Rather than a tirade, the much greater danger for Trump is just the need to explain his policies in anything more than 5 or ten second snippets. This laibility was very clear in the National Security Forum.

Clinton isn’t a greater debater and she’s not known as one. She’s a competent debater who can discuss policy details at almost limitless length. We’ve seen Clinton in literally dozens of debates and townhalls. She won’t make a big factual mistake or do something crazy. It’s not in her character. She definitely won’t snap under pressure. If she can deliver a strong performance which cuts against perceptions that she’s dishonest or out of touch, she may start consolidating generally young NeverTrump voters currently supporting third party candidates. But she doesn’t need to do that. She already has a small but seemingly durable lead. The danger she faces is getting hit on the Clinton Foundation or the emails story and responding in some lawyerly way which gets dissected and then triggers a bunch of new memes or is reasonably and complete and still gets dissected and triggers new memes.
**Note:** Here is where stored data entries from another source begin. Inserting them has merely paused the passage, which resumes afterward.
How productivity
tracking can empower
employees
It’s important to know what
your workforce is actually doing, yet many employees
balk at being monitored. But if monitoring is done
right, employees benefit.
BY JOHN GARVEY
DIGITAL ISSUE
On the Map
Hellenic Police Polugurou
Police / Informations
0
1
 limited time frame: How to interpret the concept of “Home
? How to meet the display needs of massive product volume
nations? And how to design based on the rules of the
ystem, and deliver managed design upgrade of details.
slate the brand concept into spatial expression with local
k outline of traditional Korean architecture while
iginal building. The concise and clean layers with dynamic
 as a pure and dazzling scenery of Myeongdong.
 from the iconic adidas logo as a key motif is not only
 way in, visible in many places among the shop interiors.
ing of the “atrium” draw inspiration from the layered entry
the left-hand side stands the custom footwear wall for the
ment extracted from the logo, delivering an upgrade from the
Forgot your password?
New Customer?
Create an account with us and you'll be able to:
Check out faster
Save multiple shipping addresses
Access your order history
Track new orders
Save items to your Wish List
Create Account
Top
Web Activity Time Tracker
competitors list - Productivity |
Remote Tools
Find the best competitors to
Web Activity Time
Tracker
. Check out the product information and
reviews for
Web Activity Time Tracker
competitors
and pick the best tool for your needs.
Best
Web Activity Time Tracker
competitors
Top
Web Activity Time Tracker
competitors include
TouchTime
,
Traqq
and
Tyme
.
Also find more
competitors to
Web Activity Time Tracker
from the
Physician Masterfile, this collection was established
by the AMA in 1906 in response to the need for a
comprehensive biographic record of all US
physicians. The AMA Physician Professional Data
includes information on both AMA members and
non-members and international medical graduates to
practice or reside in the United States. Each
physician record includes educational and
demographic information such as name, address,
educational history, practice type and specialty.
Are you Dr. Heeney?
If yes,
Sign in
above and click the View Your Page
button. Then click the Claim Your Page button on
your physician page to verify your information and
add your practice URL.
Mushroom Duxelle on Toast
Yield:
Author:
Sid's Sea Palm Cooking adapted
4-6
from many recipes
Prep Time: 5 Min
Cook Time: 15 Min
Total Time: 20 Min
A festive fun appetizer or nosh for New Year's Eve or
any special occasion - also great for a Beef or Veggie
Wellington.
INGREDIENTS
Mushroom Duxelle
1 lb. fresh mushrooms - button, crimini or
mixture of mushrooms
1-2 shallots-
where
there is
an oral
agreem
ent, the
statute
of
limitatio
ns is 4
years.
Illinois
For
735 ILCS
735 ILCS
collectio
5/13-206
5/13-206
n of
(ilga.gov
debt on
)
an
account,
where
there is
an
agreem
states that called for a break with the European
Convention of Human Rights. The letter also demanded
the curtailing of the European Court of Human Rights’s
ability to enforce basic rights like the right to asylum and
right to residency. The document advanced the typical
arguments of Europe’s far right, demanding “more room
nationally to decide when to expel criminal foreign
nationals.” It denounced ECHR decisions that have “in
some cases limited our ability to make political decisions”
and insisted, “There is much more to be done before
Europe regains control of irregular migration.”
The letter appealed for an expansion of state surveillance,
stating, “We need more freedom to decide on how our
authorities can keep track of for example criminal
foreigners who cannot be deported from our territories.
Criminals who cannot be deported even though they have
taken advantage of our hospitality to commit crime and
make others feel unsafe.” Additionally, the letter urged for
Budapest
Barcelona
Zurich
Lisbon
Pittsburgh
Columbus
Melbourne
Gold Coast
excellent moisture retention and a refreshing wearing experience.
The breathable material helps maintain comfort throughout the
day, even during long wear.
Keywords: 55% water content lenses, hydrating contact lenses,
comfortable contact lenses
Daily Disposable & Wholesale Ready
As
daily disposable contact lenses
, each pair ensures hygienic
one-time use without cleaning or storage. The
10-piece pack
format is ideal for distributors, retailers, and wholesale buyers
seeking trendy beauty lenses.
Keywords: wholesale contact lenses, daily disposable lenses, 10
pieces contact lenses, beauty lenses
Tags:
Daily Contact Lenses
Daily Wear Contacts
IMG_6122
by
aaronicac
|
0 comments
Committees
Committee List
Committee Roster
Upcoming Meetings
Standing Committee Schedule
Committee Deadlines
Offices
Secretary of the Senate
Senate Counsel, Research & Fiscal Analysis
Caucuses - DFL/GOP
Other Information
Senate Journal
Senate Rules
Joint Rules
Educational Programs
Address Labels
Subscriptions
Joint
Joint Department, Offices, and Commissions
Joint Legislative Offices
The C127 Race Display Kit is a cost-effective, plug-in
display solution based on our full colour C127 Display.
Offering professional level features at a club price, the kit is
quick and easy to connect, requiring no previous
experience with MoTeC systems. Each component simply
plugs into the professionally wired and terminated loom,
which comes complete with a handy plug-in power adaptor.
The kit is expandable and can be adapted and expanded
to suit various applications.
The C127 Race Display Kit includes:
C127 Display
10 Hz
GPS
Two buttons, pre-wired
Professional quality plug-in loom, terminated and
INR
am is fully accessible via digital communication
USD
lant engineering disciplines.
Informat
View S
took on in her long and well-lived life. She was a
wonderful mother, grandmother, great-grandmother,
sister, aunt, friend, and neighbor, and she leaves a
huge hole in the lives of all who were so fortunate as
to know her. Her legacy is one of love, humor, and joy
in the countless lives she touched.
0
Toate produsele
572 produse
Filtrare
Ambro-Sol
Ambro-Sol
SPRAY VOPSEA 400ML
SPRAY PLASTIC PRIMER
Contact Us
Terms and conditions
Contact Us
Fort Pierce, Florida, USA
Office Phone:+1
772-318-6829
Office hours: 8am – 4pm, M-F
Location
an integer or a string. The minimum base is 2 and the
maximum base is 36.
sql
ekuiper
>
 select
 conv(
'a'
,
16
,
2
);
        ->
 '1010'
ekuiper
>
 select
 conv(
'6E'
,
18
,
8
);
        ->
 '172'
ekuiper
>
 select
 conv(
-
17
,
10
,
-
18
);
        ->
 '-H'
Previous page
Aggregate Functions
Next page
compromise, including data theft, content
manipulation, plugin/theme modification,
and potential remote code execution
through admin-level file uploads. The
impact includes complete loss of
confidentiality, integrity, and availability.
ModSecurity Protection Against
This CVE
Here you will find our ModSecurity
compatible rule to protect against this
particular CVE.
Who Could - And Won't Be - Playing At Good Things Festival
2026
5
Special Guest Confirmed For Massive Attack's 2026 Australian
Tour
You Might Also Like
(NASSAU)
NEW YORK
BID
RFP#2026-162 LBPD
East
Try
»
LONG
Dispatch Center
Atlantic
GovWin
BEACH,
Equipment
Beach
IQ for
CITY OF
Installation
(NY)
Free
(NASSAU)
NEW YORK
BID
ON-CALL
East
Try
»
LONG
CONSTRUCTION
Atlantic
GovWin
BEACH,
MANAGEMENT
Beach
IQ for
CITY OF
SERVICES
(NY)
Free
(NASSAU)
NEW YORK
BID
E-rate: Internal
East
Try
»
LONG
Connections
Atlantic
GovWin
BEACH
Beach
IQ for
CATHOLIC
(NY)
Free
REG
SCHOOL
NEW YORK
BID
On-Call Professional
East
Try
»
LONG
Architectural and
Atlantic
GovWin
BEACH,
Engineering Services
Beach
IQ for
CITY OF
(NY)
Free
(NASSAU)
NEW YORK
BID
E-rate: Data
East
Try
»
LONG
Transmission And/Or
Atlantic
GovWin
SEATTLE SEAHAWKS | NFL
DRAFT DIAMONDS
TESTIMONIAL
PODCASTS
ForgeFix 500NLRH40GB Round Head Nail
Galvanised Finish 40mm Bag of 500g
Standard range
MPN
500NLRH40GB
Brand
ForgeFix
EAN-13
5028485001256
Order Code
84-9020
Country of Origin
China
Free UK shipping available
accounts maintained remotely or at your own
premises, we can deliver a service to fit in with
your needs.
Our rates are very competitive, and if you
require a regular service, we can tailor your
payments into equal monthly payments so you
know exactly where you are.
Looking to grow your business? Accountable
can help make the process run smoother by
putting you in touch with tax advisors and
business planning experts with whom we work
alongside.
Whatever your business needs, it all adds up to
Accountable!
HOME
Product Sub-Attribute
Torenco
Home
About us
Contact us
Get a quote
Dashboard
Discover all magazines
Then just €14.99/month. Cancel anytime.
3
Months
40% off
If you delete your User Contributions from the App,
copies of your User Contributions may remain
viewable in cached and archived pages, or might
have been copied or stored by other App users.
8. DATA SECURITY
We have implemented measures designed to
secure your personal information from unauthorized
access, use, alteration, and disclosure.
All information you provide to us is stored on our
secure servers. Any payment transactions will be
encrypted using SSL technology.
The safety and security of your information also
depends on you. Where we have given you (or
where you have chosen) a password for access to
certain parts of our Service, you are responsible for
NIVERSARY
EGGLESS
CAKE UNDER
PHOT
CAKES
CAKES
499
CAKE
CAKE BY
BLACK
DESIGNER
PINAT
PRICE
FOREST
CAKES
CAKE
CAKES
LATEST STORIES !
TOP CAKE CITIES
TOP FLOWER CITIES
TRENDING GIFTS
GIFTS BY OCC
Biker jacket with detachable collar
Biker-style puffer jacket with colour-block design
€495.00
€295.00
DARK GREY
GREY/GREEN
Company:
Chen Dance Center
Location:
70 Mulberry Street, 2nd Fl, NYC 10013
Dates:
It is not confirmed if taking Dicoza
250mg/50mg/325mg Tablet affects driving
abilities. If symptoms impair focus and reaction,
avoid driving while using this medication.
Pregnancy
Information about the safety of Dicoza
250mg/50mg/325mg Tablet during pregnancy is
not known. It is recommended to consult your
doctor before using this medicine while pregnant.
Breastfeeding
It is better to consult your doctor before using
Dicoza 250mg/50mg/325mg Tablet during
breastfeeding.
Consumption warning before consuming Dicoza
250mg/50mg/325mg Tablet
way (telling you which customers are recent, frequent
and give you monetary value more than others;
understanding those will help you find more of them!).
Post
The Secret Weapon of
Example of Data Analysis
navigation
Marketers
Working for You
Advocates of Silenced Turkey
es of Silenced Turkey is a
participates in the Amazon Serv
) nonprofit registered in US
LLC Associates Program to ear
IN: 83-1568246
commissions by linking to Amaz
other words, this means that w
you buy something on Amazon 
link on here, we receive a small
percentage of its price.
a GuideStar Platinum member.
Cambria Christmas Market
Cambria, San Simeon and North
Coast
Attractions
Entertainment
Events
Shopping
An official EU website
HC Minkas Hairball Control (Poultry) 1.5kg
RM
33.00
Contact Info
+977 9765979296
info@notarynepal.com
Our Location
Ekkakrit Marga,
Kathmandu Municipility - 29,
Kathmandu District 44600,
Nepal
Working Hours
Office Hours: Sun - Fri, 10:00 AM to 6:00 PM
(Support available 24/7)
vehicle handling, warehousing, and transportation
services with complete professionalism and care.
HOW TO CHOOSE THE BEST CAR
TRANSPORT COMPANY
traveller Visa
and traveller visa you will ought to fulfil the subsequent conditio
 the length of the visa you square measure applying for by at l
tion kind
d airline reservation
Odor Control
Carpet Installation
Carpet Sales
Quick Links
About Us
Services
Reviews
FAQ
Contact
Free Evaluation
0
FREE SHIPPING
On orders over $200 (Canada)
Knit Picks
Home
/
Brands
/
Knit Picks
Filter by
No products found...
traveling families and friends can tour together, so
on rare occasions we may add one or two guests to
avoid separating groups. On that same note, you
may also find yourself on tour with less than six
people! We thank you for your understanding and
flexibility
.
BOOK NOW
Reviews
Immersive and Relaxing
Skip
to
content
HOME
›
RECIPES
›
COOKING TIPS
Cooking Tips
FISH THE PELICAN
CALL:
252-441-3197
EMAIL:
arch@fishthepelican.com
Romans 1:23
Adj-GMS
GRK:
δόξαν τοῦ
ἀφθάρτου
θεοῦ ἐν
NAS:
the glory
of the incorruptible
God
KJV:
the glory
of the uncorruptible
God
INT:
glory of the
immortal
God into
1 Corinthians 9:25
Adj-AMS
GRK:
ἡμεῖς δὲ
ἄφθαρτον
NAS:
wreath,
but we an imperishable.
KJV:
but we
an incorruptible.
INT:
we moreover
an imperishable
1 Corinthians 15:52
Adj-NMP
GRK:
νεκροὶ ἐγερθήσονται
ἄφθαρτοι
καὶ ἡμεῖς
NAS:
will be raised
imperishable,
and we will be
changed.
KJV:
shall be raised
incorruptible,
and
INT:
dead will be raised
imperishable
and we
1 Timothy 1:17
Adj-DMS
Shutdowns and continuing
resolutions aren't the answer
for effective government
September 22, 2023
In any case, this is my read on what to expect and the liabilities both candidates face. But I think it’s important to see the whole question in a broader perspective. There is little history of presidential debates playing a clear role in deciding any recent presidential election. More importantly, Clinton has maintained a small but clear lead for months. Trump is the one who needs a game-changing encounter. We can remember the first debate in 2012. President Obama was widely perceived as dramatically underperforming expectations with an unfocused and meandering performance. Romney was aggressive and on-point. It was a shock to the race – judged by elite opinion and poll results. But the shock proved ephemeral.

The key in my mind is this: Trump is the one who needs a game-changing result. You generally do that by taking the initiative and being aggressive. But the biggest factor weighing down his numbers is the widespread belief that he is too emotionally unstable and simply lacks the temperament to be president. That means his ability to do himself any good by going off on Clinton or going after her is very limited.

The more plausible path for Trump is not to go for a knock-out blow but to be calm and measured, stand side by side with Clinton as a plausible chief executive and confound the perceptions that are holding him back. It’s hard for me believe that this won’t at some level be the plan. The challenge for Trump is twofold. First, it’s difficult to really shake things up with what is by definition a low energy strategy. Second, Trump’s inability to answer basic questions about his policy proposals will almost certainly bring out his aggressive and erratic side. At the end of the day it is quite difficult to be other than the people we are. Absent a teleprompter, Trump has shown no ability in eighteen months to be anybody but himself in public. These basic realities are key to bear in mind.

Having said all this, for someone who cares about the outcome in the race, a first presidential debate is always a tense, nail-biting affair. I doubt this will be any different. It is by definition a highly unpredictable, un-controlled setting. Very unpredictable things can happen. But these realities and benchmarks are important to keep in mind.